## [TASK GOAL]
Going through the material underneath, give only the number of lines that contain "Figure".

## [MATERIAL SUPPLIED]

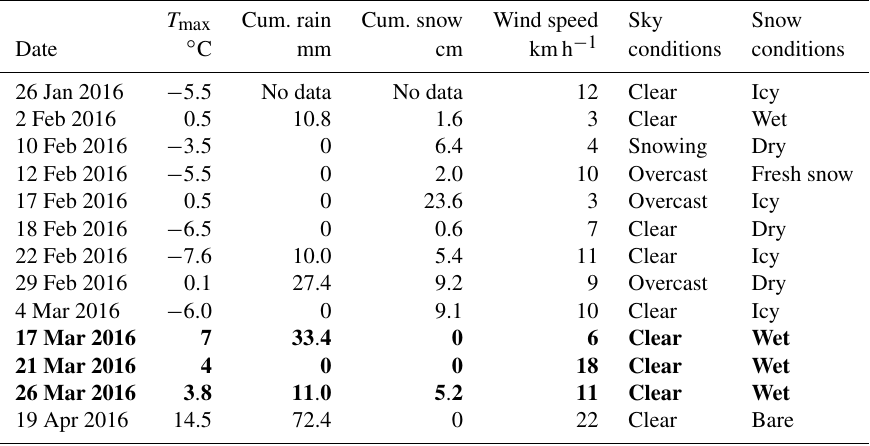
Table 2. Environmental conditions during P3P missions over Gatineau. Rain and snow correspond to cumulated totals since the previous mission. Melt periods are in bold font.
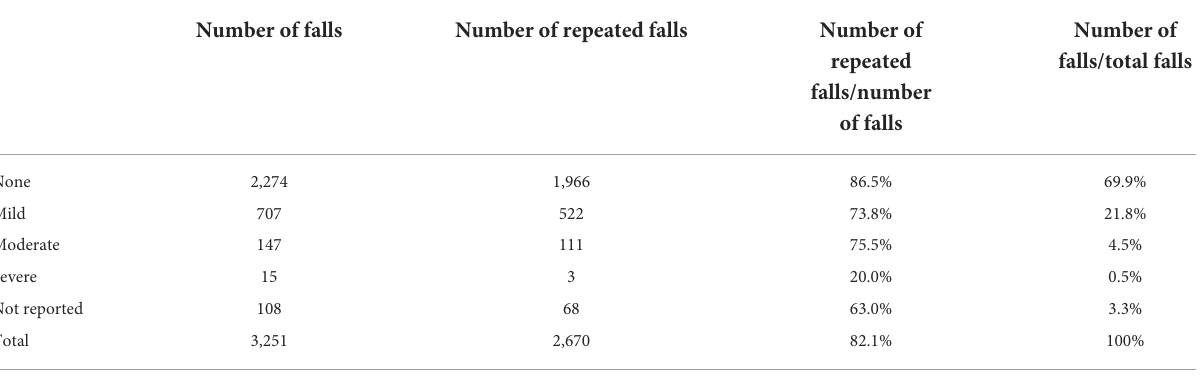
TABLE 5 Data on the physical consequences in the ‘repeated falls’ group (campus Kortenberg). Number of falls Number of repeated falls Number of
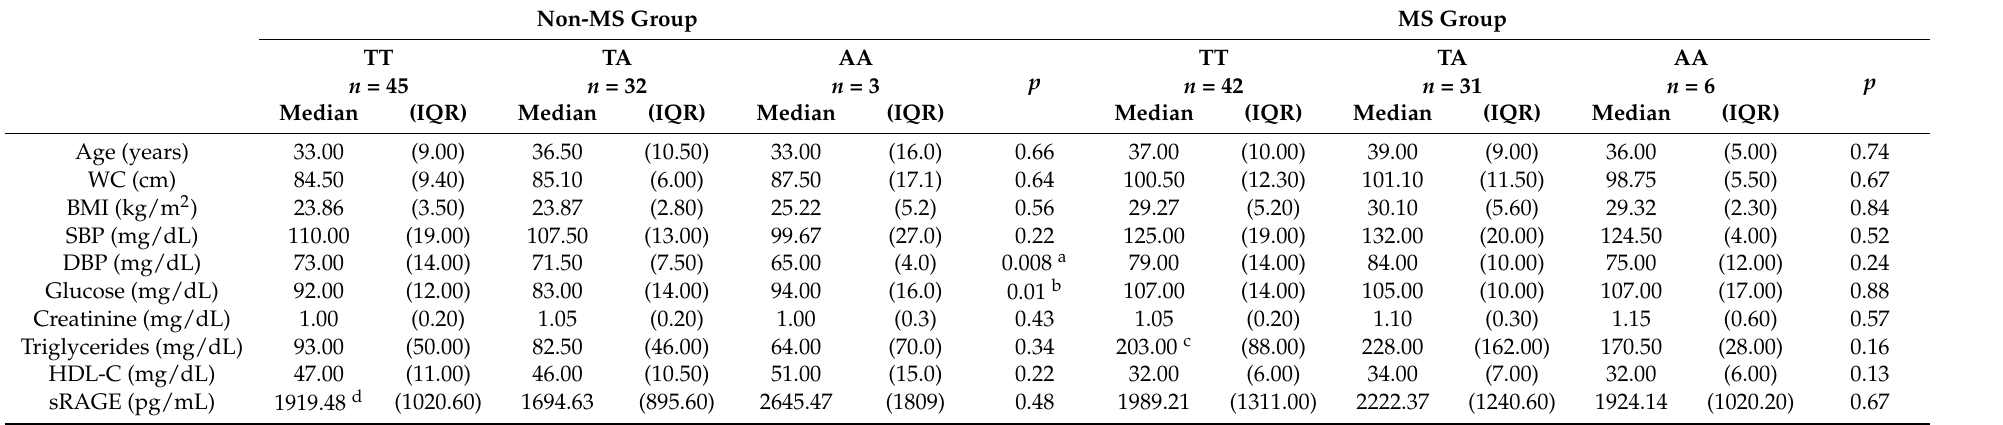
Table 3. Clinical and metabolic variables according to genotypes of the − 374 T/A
...
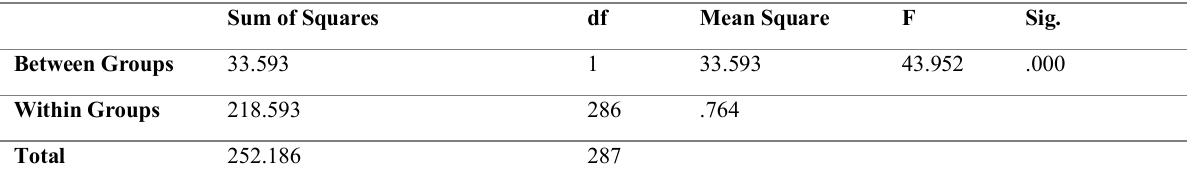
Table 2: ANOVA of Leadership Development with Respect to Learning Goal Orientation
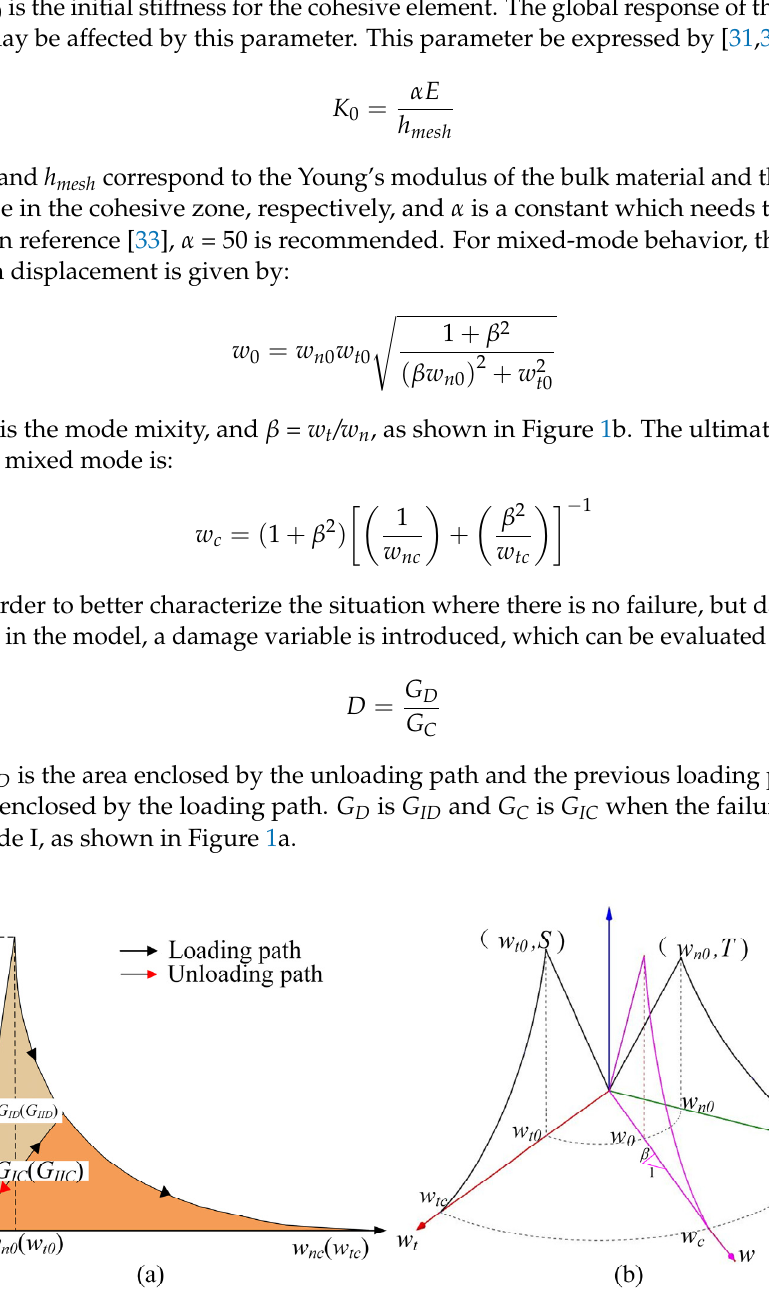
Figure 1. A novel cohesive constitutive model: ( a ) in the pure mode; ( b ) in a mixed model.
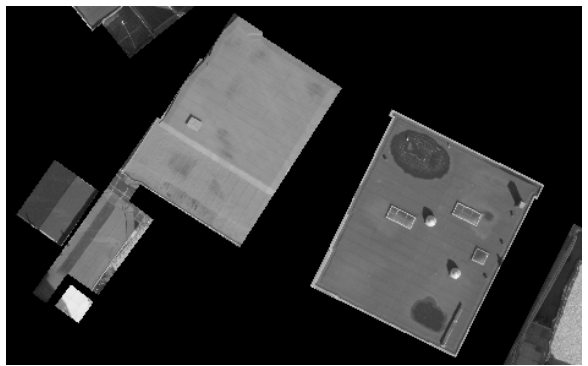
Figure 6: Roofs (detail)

## [RESULT OF THIS EXERCISE]
2